= Beginning of Section =

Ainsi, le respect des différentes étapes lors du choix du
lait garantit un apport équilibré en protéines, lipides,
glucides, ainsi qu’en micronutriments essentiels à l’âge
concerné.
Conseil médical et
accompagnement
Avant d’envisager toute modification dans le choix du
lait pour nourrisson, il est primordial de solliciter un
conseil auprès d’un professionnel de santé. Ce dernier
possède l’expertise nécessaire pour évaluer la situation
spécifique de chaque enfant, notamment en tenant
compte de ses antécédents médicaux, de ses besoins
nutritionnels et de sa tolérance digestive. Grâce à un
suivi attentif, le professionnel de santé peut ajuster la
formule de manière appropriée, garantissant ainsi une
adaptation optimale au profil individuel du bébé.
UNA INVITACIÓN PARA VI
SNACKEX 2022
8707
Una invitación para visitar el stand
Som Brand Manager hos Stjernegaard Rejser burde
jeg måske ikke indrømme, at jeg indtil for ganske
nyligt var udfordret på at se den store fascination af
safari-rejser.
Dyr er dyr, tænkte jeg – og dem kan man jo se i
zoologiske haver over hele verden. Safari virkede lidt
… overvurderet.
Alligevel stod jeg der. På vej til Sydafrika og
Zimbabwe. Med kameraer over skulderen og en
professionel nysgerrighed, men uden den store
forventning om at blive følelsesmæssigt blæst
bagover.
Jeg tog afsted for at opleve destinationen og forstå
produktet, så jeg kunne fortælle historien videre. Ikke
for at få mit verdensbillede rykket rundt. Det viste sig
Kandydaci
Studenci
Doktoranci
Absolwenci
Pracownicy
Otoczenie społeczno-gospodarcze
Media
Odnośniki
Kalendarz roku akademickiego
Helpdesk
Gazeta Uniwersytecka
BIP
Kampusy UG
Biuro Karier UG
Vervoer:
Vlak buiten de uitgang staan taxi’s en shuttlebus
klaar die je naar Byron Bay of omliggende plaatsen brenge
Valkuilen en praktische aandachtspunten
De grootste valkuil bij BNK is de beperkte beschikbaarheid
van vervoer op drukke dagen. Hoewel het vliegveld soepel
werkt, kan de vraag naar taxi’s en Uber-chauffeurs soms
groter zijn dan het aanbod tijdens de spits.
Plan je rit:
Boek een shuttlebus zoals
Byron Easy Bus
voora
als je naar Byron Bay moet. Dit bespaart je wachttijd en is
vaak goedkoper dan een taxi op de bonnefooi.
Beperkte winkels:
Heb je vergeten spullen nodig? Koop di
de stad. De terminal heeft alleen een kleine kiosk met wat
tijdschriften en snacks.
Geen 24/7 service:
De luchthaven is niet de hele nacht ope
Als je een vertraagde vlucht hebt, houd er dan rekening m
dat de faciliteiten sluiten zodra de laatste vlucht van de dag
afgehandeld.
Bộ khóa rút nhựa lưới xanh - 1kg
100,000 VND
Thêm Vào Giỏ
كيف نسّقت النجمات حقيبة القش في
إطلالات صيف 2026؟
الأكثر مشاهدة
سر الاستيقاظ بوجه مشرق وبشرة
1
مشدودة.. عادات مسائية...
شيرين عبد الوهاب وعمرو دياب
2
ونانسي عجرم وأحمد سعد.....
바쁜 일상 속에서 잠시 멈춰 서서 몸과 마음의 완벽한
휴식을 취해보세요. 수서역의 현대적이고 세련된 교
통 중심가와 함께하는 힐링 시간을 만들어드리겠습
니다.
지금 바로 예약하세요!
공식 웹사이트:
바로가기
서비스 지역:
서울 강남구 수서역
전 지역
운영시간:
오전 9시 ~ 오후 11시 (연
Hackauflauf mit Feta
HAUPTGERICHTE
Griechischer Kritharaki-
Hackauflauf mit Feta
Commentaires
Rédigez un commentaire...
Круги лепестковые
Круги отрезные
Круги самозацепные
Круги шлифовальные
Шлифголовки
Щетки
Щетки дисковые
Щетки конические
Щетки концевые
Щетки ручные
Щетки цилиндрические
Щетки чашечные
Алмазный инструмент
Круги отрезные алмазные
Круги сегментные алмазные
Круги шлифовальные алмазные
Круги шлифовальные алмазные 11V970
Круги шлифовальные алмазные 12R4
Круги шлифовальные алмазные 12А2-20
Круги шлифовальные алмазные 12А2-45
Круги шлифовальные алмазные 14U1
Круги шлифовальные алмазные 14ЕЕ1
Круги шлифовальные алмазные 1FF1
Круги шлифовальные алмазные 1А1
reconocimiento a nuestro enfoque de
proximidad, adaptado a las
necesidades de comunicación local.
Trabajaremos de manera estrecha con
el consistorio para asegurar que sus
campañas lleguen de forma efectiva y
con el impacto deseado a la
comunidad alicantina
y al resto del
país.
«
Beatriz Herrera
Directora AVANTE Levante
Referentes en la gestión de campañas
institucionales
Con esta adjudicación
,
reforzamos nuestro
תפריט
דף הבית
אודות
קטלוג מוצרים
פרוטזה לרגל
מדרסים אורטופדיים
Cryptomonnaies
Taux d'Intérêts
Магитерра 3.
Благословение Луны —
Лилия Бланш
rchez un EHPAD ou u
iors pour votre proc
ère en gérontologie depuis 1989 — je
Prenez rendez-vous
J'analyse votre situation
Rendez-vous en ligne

= End of Section =

◆ **INSTRUCTIONS TO FOLLOW**: Go to the line with "conseil auprès d’un" in the entries above and repeat every line from there through the line with "De luchthaven is niet de hele nacht ope", exactly and with no other text.

◆ **RESULT OF THE TASK**:
conseil auprès d’un professionnel de santé. Ce dernier
possède l’expertise nécessaire pour évaluer la situation
spécifique de chaque enfant, notamment en tenant
compte de ses antécédents médicaux, de ses besoins
nutritionnels et de sa tolérance digestive. Grâce à un
suivi attentif, le professionnel de santé peut ajuster la
formule de manière appropriée, garantissant ainsi une
adaptation optimale au profil individuel du bébé.
UNA INVITACIÓN PARA VI
SNACKEX 2022
8707
Una invitación para visitar el stand
Som Brand Manager hos Stjernegaard Rejser burde
jeg måske ikke indrømme, at jeg indtil for ganske
nyligt var udfordret på at se den store fascination af
safari-rejser.
Dyr er dyr, tænkte jeg – og dem kan man jo se i
zoologiske haver over hele verden. Safari virkede lidt
… overvurderet.
Alligevel stod jeg der. På vej til Sydafrika og
Zimbabwe. Med kameraer over skulderen og en
professionel nysgerrighed, men uden den store
forventning om at blive følelsesmæssigt blæst
bagover.
Jeg tog afsted for at opleve destinationen og forstå
produktet, så jeg kunne fortælle historien videre. Ikke
for at få mit verdensbillede rykket rundt. Det viste sig
Kandydaci
Studenci
Doktoranci
Absolwenci
Pracownicy
Otoczenie społeczno-gospodarcze
Media
Odnośniki
Kalendarz roku akademickiego
Helpdesk
Gazeta Uniwersytecka
BIP
Kampusy UG
Biuro Karier UG
Vervoer:
Vlak buiten de uitgang staan taxi’s en shuttlebus
klaar die je naar Byron Bay of omliggende plaatsen brenge
Valkuilen en praktische aandachtspunten
De grootste valkuil bij BNK is de beperkte beschikbaarheid
van vervoer op drukke dagen. Hoewel het vliegveld soepel
werkt, kan de vraag naar taxi’s en Uber-chauffeurs soms
groter zijn dan het aanbod tijdens de spits.
Plan je rit:
Boek een shuttlebus zoals
Byron Easy Bus
voora
als je naar Byron Bay moet. Dit bespaart je wachttijd en is
vaak goedkoper dan een taxi op de bonnefooi.
Beperkte winkels:
Heb je vergeten spullen nodig? Koop di
de stad. De terminal heeft alleen een kleine kiosk met wat
tijdschriften en snacks.
Geen 24/7 service:
De luchthaven is niet de hele nacht ope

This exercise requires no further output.